O homem examinado a seguir, parcimonioso e trabalhador, abstêm-se do supérfluo, o
que se dá também na cidade cujo governo é conforme a ele. No entanto, se essas
características estão presentes em tais constituições, não se deve a educação, mas à
necessidade – não sendo genuínas. Dessa forma, mesmo comedido na vida prática, havendo
oportunidade, esse homem comete ações corruptas, em se tratando de bens alheios. Mesmo
tendo postura melhor que os já vistos, a verdadeira virtude da alma ele não possui (554 e). É
importante lembramos que a permissividade da oligarquia gera descontentamento em grande
parte dos cidadãos. Essas tensões culminam na ruptura dessa constituição. Com efeito,
Sócrates diz sobre isso: “passa a existir democracia, creio eu, quando os pobres, vitoriosos,
matam uns, expulsam outros, e aos restantes fazem participar do governo e das
magistraturas em pé de igualdade e, no mais das vezes, cargos são distribuídos por sorteio”
(577a). Eis o homem democrático e sua cidade par.
O modo de vida vigente em tal cidade pode parecer belo a princípio, mas o desprezo
pela busca da verdadeira bondade, assim como a excessiva indulgência e o descaso para com
os estudos fazem dela bem menos livre do que seria de se esperar, na medida em que se torna
escravo de sua liberdade.
Por fim, é examinado o tipo de governo que Sócrates define como “a mais bela
constituição, e o mais belo homem” (562 a): a tirania. Derivada, pos sua vez, da democracia,
ela tem por gênese a busca insaciável da liberdade em tal governo, é isso que a leva a
transformar-se em tirania. Aos que a levam ao extremo cabe a punição por parte dos outros.
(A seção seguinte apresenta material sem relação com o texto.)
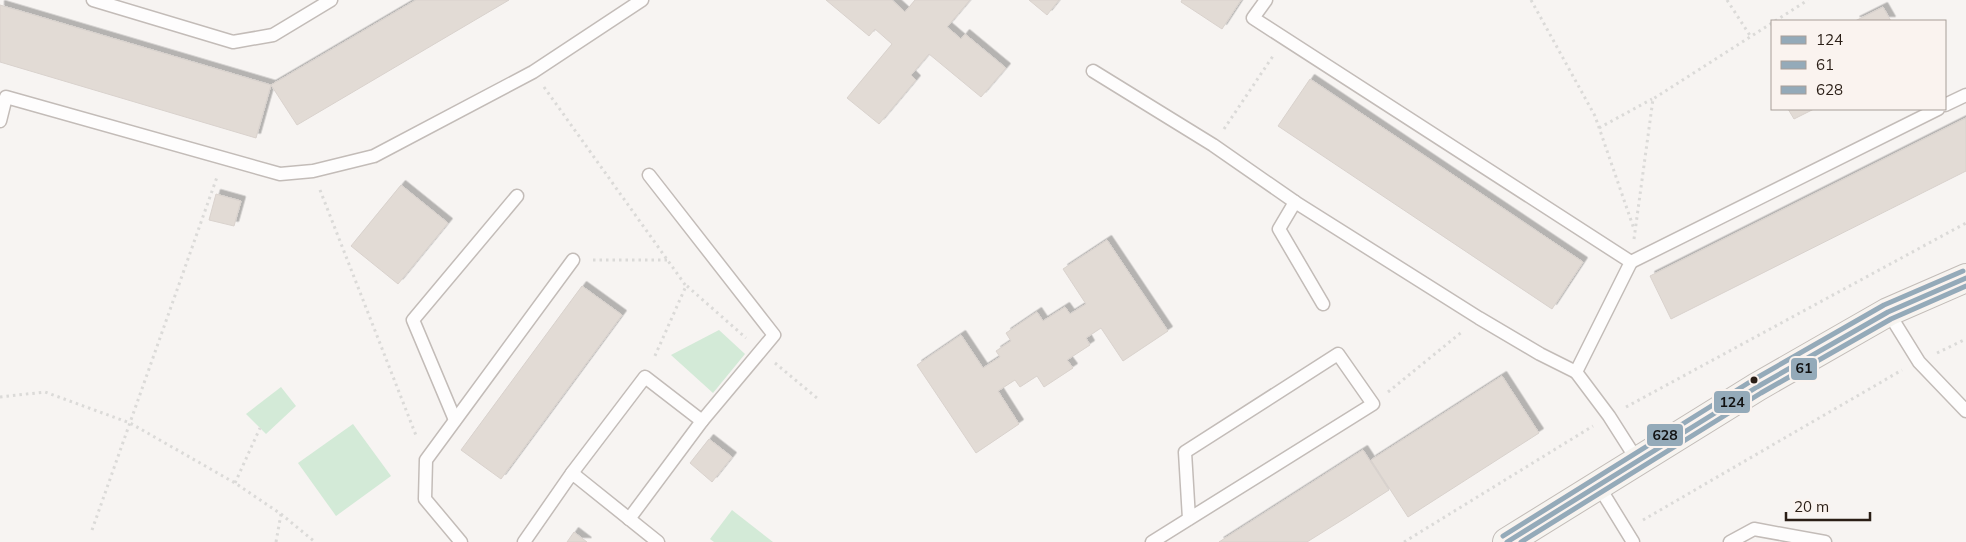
<svg xmlns="http://www.w3.org/2000/svg" width="1966" height="542" font-family="Mulish,sans-serif">
	<style>
		.green { fill: #d3ead7 }
		.building { fill: #e2dbd5; stroke: #d9d2cd; filter: url(#shadow) }
		.lines { fill: none; stroke-linecap: round; stroke-linejoin: round }
		.lane-casing { stroke: #c3bcb8; stroke-width: 15 }
		.secondary-casing { stroke: #c3bcb8; stroke-width: 30 }
		.path { stroke: #dbdad8; stroke-width: 3; stroke-dasharray: 2.5 4; stroke-linecap: butt }
		.lane { stroke: #fefdfd; stroke-width: 12 }
		.secondary { stroke: #f6f5f1; stroke-width: 28 }
		.bus-1-casing { stroke: #faf3ef; stroke-width: 9 }
		.bus-2-casing { stroke: #faf3ef; stroke-width: 9 }
		.bus-3-casing { stroke: #faf3ef; stroke-width: 9 }
		.bus-1 { stroke: #94aab9; stroke-width: 5 }
		.bus-2 { stroke: #94aab9; stroke-width: 5 }
		.bus-3 { stroke: #94aab9; stroke-width: 5 }
		.bus-dot { fill: #2a1e16; stroke: #faf3ef; stroke-width: 2 }
		.line-badge { stroke: #faf3ef; stroke-width: 2 }
		.pale-badge-label { font-size: 14px; text-anchor: middle; font-weight: bold; fill: #111 }
	</style>
	<defs>
		<filter id="shadow"><feDropShadow dx="4.5" dy="-4.5" stdDeviation="0" flood-color="#0004"/></filter>
	</defs>
	<rect width="100%" height="100%" fill="#f7f4f2"/>
	<g class="green">
		<path d="M719,330L745,354L713,393L671,355Z"/>
		<path d="M281,387L296,406L266,434L246,414Z"/>
		<path d="M353,424L391,476L336,516L298,463Z"/>
		<path d="M732,510L773,542H714L710,539Z"/>
	</g>
	<g class="building">
		<path d="M416,0H509L297,125L271,85Z"/>
		<path d="M826,0H892L905,12L915,0H970L947,27L961,39L965,34L1006,68L981,97L929,54L911,75L916,80L879,124L847,98L892,44L875,29L869,36Z"/>
		<path d="M1029,0H1059L1047,15Z"/>
		<path d="M1182,0H1241L1222,29L1181,2Z"/>
		<path d="M0,5L271,85L256,138L0,62Z"/>
		<path d="M1883,7L1891,21H1855Z"/>
		<path d="M1310,79L1583,262L1552,309L1278,126Z"/>
		<path d="M1788,109H1814L1794,119Z"/>
		<path d="M1966,118V171L1671,319L1650,276Z"/>
		<path d="M401,185L448,223L398,284L351,246Z"/>
		<path d="M216,194L241,201L234,226L209,220Z"/>
		<path d="M1107,240L1168,331L1123,361L1101,328L1086,338L1090,345L1067,360L1073,368L1044,387L1037,376L1020,387L1015,380L998,391L1019,424L976,453L917,365L961,335L983,368L1000,357L996,351L1011,341L1006,333L1037,312L1043,321L1065,307L1070,314L1086,304L1063,269Z"/>
		<path d="M582,286L622,315L501,479L461,450Z"/>
		<path d="M1502,376L1539,433L1408,517L1371,460Z"/>
		<path d="M709,439L732,457L712,482L690,463Z"/>
		<path d="M1363,450L1389,490L1347,517L1307,542H1219Z"/>
		<path d="M574,532L587,542H567Z"/>
	</g>
	<g class="lines">
		<g class="lane-casing">
			<g id="lane">
				<path d="M93,0L233,42L273,35L331,0"/>
				<path d="M1266,0L1253,18L1631,262L1576,372L1609,416L1637,460"/>
				<path d="M1093,71L1213,145L1295,202L1479,318L1540,354L1576,372"/>
				<path d="M1945,105L1966,95"/>
				<path d="M0,121L6,97L280,174L313,171L374,156L533,72L642,0"/>
				<path d="M649,175L774,335L702,421"/>
				<path d="M1295,202L1279,229L1323,304"/>
				<path d="M1631,262L1938,109"/>
				<path d="M1888,312L1919,362L1966,411"/>
				<path d="M455,420L413,320L517,196"/>
				<path d="M572,473L645,377L702,421L629,519"/>
				<path d="M1598,485L1633,542"/>
				<path d="M461,542L425,499L426,460L573,260"/>
				<path d="M524,542L572,473L658,542"/>
				<path d="M1152,542L1373,404L1338,354L1185,452L1189,519"/>
				<path d="M1730,542L1754,529L1825,542"/>
			</g>
		</g>
		<g class="secondary-casing">
			<path id="secondary" d="M1507,542L1757,387L1888,312L1966,278"/>
		</g>
		<g class="path">
			<path d="M1531,0L1595,116L1634,229"/>
			<path d="M1727,0L1751,37"/>
			<path d="M1775,21L1808,0"/>
			<path d="M544,87L686,286L654,358"/>
			<path d="M1599,128L1652,99"/>
			<path d="M1224,129L1273,56"/>
			<path d="M320,190L417,438"/>
			<path d="M1634,239L1653,99L1772,23"/>
			<path d="M593,260H667"/>
			<path d="M687,286L746,338"/>
			<path d="M1937,353L1966,339"/>
			<path d="M775,363L817,398"/>
			<path d="M1388,392L1463,331"/>
			<path d="M0,397L45,392L130,423L235,483L281,514L315,542"/>
			<path d="M1626,407L1966,223"/>
			<path d="M235,483L260,428"/>
			<path d="M1643,520L1902,370"/>
			<path d="M92,530L217,177"/>
			<path d="M276,542L281,514"/>
			<path d="M1404,542L1593,426"/>
		</g>
		<use href="#lane" class="lane"/>
		<use href="#secondary" class="secondary"/>
		<g class="bus-1-casing">
			<path id="bus-1" d="M1507,542L1757,387L1888,312L1966,278"/>
		</g>
		<g class="bus-2-casing">
			<path id="bus-2" d="M1521,542L1761,393L1891,319L1966,286"/>
		</g>
		<g class="bus-3-casing">
			<path id="bus-3" d="M1503,536L1753,380L1884,305L1963,271"/>
		</g>
		<use href="#bus-1" class="bus-1"/>
		<use href="#bus-2" class="bus-2"/>
		<use href="#bus-3" class="bus-3"/>
	</g>
	<circle class="bus-dot" cx="1754" cy="380" r="4.5"/>
	<g class="line-badge">
		<rect x="1790" y="357" width="28" height="24" rx="5" fill="#94aab9"/>
		<rect x="1713" y="390" width="38" height="24" rx="5" fill="#94aab9"/>
		<rect x="1646" y="423" width="38" height="24" rx="5" fill="#94aab9"/>
	</g>
	<g class="pale-badge-label">
		<text x="1804" y="373">61</text>
		<text x="1732" y="407">124</text>
		<text x="1665" y="440">628</text>
	</g>
	<rect x="1771" y="20" width="175" height="90" fill="#faf3ef" stroke="#a79e98"/>
	<rect x="1781" y="36" width="25" height="8" fill="#94aab9" stroke="#a79e98"/>
	<text x="1816" y="45" font-size="15" fill="#2a1e16">124</text>
	<rect x="1781" y="61" width="25" height="8" fill="#94aab9" stroke="#a79e98"/>
	<text x="1816" y="70" font-size="15" fill="#2a1e16">61</text>
	<rect x="1781" y="86" width="25" height="8" fill="#94aab9" stroke="#a79e98"/>
	<text x="1816" y="95" font-size="15" fill="#2a1e16">628</text>
	<path d="M1786 512v8h84v-8" fill="none" stroke="#2a1e16" stroke-width="2.5"/>
	<text x="1794" y="512" font-size="15" fill="#2a1e16" stroke="#faf3ef" stroke-width="4" paint-order="stroke">20 m</text>
</svg>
Isso faz com que alguns – os que punem – sejam tidos como oligarcas e ímpios, havendo
necessidade de proteção para que não caiam em ciladas. Antes de contratar estrangeiros, seria
bem mais fácil libertar escravos que já estão na cidade, pois esses serão gratos e o defenderão
sempre. Daí nasce a condição de um indivíduo que, uma vez protegido, pune os que vão
contra o povo, defendendo-o. Quando, porém, não houver mais malfeitores, ele será obrigado
a manter sua posição de forma ostensiva e violenta. Eis o tirano de Sócrates, finalizando a
exposição das diferentes formas de governo, que domina o Livro VIII da obra.
Pode-se notar o fato de que para Sócrates, os homens, na democracia são livres em
excesso, o que prejudica a constituição, na medida em que seus cidadãos, justamente por
terem essa liberdade, se revoltam com freqüência. A tirania, ao contrário, não detém para seus
cidadãos tal liberdade, mas é elogiada por Sócrates, pois é a forma de governo que mais se
aproxima da que reina em sua cidade perfeita.
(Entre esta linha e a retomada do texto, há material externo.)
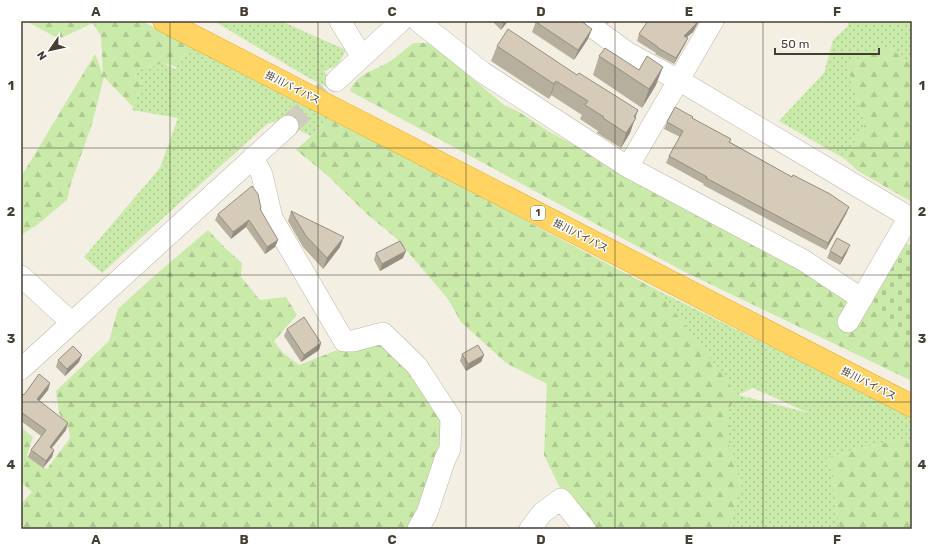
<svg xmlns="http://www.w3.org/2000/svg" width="933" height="550" viewBox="0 0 933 550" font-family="Rubik,'Noto Sans JP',sans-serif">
<defs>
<pattern id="grass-dots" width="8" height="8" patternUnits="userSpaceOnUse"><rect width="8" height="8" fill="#c9eaa9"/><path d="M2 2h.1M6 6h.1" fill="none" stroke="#aeca92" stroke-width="1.8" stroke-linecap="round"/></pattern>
<pattern id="forest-firs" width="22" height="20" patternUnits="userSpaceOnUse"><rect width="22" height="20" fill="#c9eaa9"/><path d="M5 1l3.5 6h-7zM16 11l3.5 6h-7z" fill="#aeca92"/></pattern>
<pattern id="cemetery-stones" width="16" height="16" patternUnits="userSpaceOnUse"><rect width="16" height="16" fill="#c9eaa9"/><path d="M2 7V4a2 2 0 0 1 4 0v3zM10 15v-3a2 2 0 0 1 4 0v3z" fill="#aeca92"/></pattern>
</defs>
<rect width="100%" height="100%" fill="#f3efe3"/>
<path fill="url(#grass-dots)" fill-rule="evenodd" d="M214,21H282L292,26L346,50L338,65L324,71L333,83L327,87L309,78Z
M849,21H912V64L888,47L847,65L865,124L845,159L779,121L824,73L833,40L848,26Z
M189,46L330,119L311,136L279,120L267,124L102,273L84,257L160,168L178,118L132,110L142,83L134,76L141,69L164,63L175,69Z
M659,291L912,416V445L899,439L829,457L840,529H728L741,485L729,446V410L737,394ZM753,388L809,413L738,395Z"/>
<path fill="url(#forest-firs)" d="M31,21H142L189,46L176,67L164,63L141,69L134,76L142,83L133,107L104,77L92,124L71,183L67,200L37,225L21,235V177L95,54L103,75L101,36L93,23L59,39L30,23Z
M414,43H430L504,105L519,112L548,131L853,293L912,342V381L683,271L350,91C355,75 375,70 389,62C397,57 405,49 414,43Z
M888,47L912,64V202L858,171L845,159L865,124L847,65Z
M330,119L437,171L532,224L659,291L737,394L729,410V446L741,485L728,529H586L561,490L544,455L547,384L506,363L461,322L448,299L396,238L367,214L326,174L296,150Z
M208,230L225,248L242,263L241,277L260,300L286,297L297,315L274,341L282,352L299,365L345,347L391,341L433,391L450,449L418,529H21V504L32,492L21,482V427L33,437L27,456L47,469L70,438L69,430L59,413L56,391L109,341L118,309L153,277Z
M899,439L912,445V529H840L829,457Z"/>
<path fill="url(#cemetery-stones)" d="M902,241L912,246V342L867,305Z"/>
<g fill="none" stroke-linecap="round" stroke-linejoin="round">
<path stroke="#d0ccc0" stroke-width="21" stroke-dasharray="21 10" stroke-linecap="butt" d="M288,126L336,81"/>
<g stroke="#bfb7a6" stroke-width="22">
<path id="minor" d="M340,21L362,57
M418,21L482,72L628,167L803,260L862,299
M584,21L628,53L682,82L909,217L848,322
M336,81L401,21
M253,157L262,175L272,218L344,341H353L383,333L417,366L451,418L450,449L445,459L427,513L418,529
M628,167L713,21
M21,276L72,323
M21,369L288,126
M530,529L542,513L561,499L585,529"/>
</g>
<g stroke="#e5ac2b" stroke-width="23">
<path id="highway" d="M164,21L912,406"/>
</g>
<use href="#minor" stroke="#fff" stroke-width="21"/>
<use href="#highway" stroke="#ffd462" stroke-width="22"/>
</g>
<path fill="#b7af9e" d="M492,21H508L501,30Z
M536,21L592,29L588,39L574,60L532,32Z
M604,21H610L608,24Z
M646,21H699L693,32L687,37L685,44L674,64L655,54L656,53L637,41L639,34L647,22Z
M497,46L638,110L630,133L621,148L597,133L598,131L580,119L582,115L551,95L549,99L491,61Z
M599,56L656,85L642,108L593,75Z
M692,118L731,139L730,142L792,177L849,207L846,214L826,250L703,185L704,184L666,163L669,156L680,137L664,129L667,122Z
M261,208L260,211L278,240L275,247L265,254L246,227L231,239L215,220L218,214Z
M291,211L340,247L323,269L303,247L288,221Z
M830,251L847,252L840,265L827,258Z
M376,253L403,258L380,271L374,260Z
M287,329L321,343L319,350L301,362L284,336Z
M462,354L484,355L481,362L466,371L460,361Z
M58,360L79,362L65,376L56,367Z
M50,383L48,390L39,401L66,430L52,448L54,450L52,457L43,468L28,457L31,450L41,436L21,421V397Z"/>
<path fill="#958e81" d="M504,21H508L501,30Z
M698,21H699L693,32L681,42L684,36Z
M592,29L588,39L574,60L578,50Z
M688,38L685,44L674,64L676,58Z
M663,67L656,85L642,108L649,89Z
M556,81L551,95L549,99L554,84Z
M638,110L630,133L621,148L626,133L634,117Z
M849,207L846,214L826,250L828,243Z
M249,220L246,227L231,239L233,232Z
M344,237L340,247L323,269L327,258Z
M278,240L275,247L265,254L267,247Z
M850,245L847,252L840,265L842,258Z
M406,251L403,258L380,271L382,264Z
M321,343L319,350L301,362L304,355Z
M82,355L79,362L65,376L67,369Z
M484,355L481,362L466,371L468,364Z
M50,383L48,390L35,406L37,399Z
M68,423L66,430L47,454L50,447Z
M54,450L52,457L43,468L46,461Z"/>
<path fill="#d5cbb8" stroke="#958e81" d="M536,21H581L592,29L578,50L536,22Z
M648,21H698L695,25L684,36L688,38L676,58L658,48V47L639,34Z
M508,29L577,75L579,73L638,110L634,117L636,118L626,133L603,118L604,117L585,105L588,101L556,81L554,84L497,46Z
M605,48L639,70L647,56L663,67L649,89L599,56Z
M675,107L693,117L692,118L731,139L729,142L792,177L793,175L830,194L849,207L828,243L706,178L707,177L669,156L683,131L667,122Z
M252,186L258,194L261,208L260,209L278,240L267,247L249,220L233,232L218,214Z
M291,211L344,237L327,258L306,236Z
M837,238L850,245L842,258L830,251Z
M400,241L406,251L382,264L376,253Z
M304,317L321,343L304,355L287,329Z
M478,345L484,355L468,364L462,354Z
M73,346L82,355L67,369L58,360Z
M39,374L50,383L37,399L68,423L50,447L54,450L46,461L31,450L46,430L21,412V397L23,394L24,395Z"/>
<path fill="none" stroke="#453f33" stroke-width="1" stroke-opacity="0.55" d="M170,21V529M318,21V529M466,21V529M615,21V529M763,21V529M21,148H912M21,275H912M21,402H912"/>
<g text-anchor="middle" stroke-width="3" stroke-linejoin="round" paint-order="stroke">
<rect fill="#fff" stroke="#7d7970" stroke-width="1" x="531" y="206" width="14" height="14" rx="3"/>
<g font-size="9" font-weight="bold" fill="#453f33">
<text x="538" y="216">1</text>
</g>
<g font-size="10" fill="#453f33" stroke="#fff">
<text transform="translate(293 87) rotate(27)" y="4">掛川バイパス</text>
<text transform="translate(581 235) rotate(27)" y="4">掛川バイパス</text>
<text transform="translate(869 383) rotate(27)" y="4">掛川バイパス</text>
</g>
</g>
<rect width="933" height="550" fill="none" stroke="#ffffff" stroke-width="44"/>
<g transform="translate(50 50) rotate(236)" stroke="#ffffff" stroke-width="3" paint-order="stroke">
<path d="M0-3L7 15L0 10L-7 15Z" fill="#453f33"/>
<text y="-6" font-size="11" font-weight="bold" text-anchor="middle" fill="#453f33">N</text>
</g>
<path d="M775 48v6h104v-6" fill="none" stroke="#453f33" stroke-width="2"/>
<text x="781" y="48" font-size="12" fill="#453f33" stroke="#ffffff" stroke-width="3" paint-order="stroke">50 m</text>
<rect x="22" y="22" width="889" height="506" fill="none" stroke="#453f33" stroke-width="1.5"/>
<g font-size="13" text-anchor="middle" font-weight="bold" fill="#453f33">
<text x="96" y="16">A</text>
<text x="244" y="16">B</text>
<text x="392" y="16">C</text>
<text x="541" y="16">D</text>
<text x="689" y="16">E</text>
<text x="837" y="16">F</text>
<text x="11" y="90">1</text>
<text x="922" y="90">1</text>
<text x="11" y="216">2</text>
<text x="922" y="216">2</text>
<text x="11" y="343">3</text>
<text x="922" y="343">3</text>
<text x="11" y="469">4</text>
<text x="922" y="469">4</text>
<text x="96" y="544">A</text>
<text x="244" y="544">B</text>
<text x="392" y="544">C</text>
<text x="541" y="544">D</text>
<text x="689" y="544">E</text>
<text x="837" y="544">F</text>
</g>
</svg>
É interessante retomar a observação quanto ao caráter didático da estratégia expositiva
de Sócrates, pois ao ir colocando a sucessão de constituições, vai postando lado a lado com
elas o homem que a ela se assemelha em constituição interna, assim como vinha fazendo com
a pesquisa da justiça e injustiça na cidade. Alias, foi devido a essa estratégia que se deu
anteriormente a necessidade da construção de uma cidade perfeita que permitisse empreender
justamente essa comparação entre a constituição em nível de cidade e a constituição interna
dos homens. O Livro VIII deixa ao seguinte a análise do homem tirano, movimento que
certamente constitui para Sócrates o meio de chegar à constituição de sua cidade perfeita e
expor como se dá o governo dos reis filósofos.

Bibliografia

Platão, A República; tradução de Ana Lia de Almeida Prado; Martins Fontes, 2006.